El muro de ladrillo terminaba al final de nuestra calle, donde se alzaba ese enorme y absurdo palacio en lo alto de la colina. Cuando era pequeño, estaba convencido de que aquel edificio lo habían levantado con los bloques de construcción de un gigante, porque parecía completamente desproporcionado para le barrio. El abuelo decía que aquel lugar estaba encantado.
Esto que os voy a contar ahora es un hecho verídico. Hace mucho tiempo, a cierta lumbrera se le ocurrió levantar un edificio en honor no sé si a una reina o a una batalla, no recuerdo bien, pero tan olvidada la una como la otra. Según el abuelo, que era un aficionado a indagar sobre la historia local, aquella colina, hace ya muchas lunas, tenía en su cima un pozo muy hondo, que era custodiado por tres brujas y conocido por las mágicas propiedades curativas de sus aguas. Las brujas decretaron que aquel lugar era sagrado y, si alguien manipulaba el pozo, una maldición caería sobre aquellas tierras. Eso fue antes de que se llevaran a rastras a las tres sabias brujas para quemarlas en la hoguera.
Años más tarde, un vejete con dinero a carretadas y una reina o una batalla que conmemorar clausuró el pozo tan campante y levantó aquel monstruoso edificio encima.

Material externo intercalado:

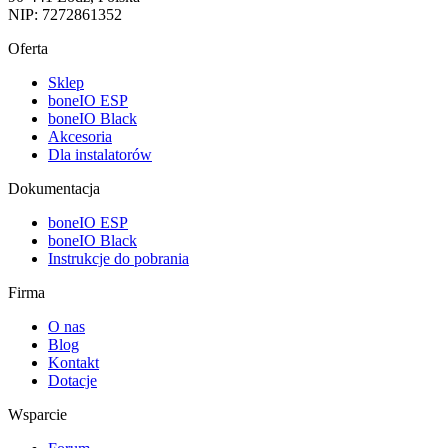
NIP: 7272861352
Oferta
Sklep
boneIO ESP
boneIO Black
Akcesoria
Dla instalatorów
Dokumentacja
boneIO ESP
boneIO Black
Instrukcje do pobrania
Firma
O nas
Blog
Kontakt
Dotacje
Wsparcie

El primer palacio se quemó el mismo día de su inauguración. Luego, como si no hubiera bastado con eso para darles la razón a las brujas, al vejete con dinero a carretadas no se le ocurrió otra cosa que levantar aquella monstruosidad de nuevo. Como diciendo: que le den a las supersticiones. Pero el caso es que, según el abuelo, las brujas van sobradas de tiempo y pueden vengarse cuando les venga en gana. El ojo de cristal del feo y viejo palacio seguía vigilando desde el otro lado del prado.
¿Y qué hacía yo pensando en aquellas cosas cuando estaba atrapado al otro lado del muro, negándome a soltar las flores, la camisa con las frambuesas o la pelota aplastada? Pues hacía tiempo para serenarme, para pensar, y así, piensa que te piensa, encontré el modo de escapar.
Antes de que mis padres desaparecieran, oí una vez que papá hablaba con el abuelo de cierto túnel, excavado durante la guerra, que salía del refugio antiaéreo. Aquel túnel llevaba hasta el parque. Cuando mi padre y mi abuelo se percataron de mi presencia en la habitación, se pusieron a hablar en la Lengua Madre para que no les entendiera.
Sobre el asunto este de las lenguas he descubierto lo siguiente: cuando a uno no se le da bien ni leer ni escribir, desarrolla un oído superdotado para las palabras. Las palabras son como la música, se les puede extraer la esencia como quien exprime un jugo. Lo único que tenía que hacer era dejar la mente en blanco, sintonizar la retórica del discurso, y nueve veces de cada ocho adivinaba de lo que se estaba hablando.
Ni que decir tiene que cuando finalmente di con la trampilla que llevaba hasta aquel túnel, casi me pongo a dar saltos de alegría. Allí estaba, enterrado bajo un manto de enmarañada vegetación. Aquel túnel llevaba oculto tanto tiempo que tuve que emplear todas mis fuerzas para conseguir que la naturaleza devolviera aquello que creía de su pertenencia.
Me sentí como el dichoso Santa Claus cuando deposité aquel presente sobre la mesa de la cocina.
El abuelo se quedo atónito.
—Mira, muchacho, hay dos deseos que me vienen a la cabeza en este instante. El primero, saber como se prepara una confitura de frambuesas, y el segundo, saber cómo demonios nos las vamos a ingeniar para que esa camisa tuya, tu única camisa, vuelva a ser blanca otra vez.
En otro tiempo quizás habría pensado que alguien oyó las plegarias del abuelo y las atendió. Pero ahora sé que la cosa tuvo más bien que ver con el azar. Hector y su familia acababan de instalarse en la casa de al lado. El abuelo estaba convencido de que nuestros nuevos vecinos eran espías, y si lo eran, según él, tenían que saber que había que hacer para que una camisa manchada de frambuesa volviera a ser blanca otra vez. Y, en fin, así fue como empezó todo.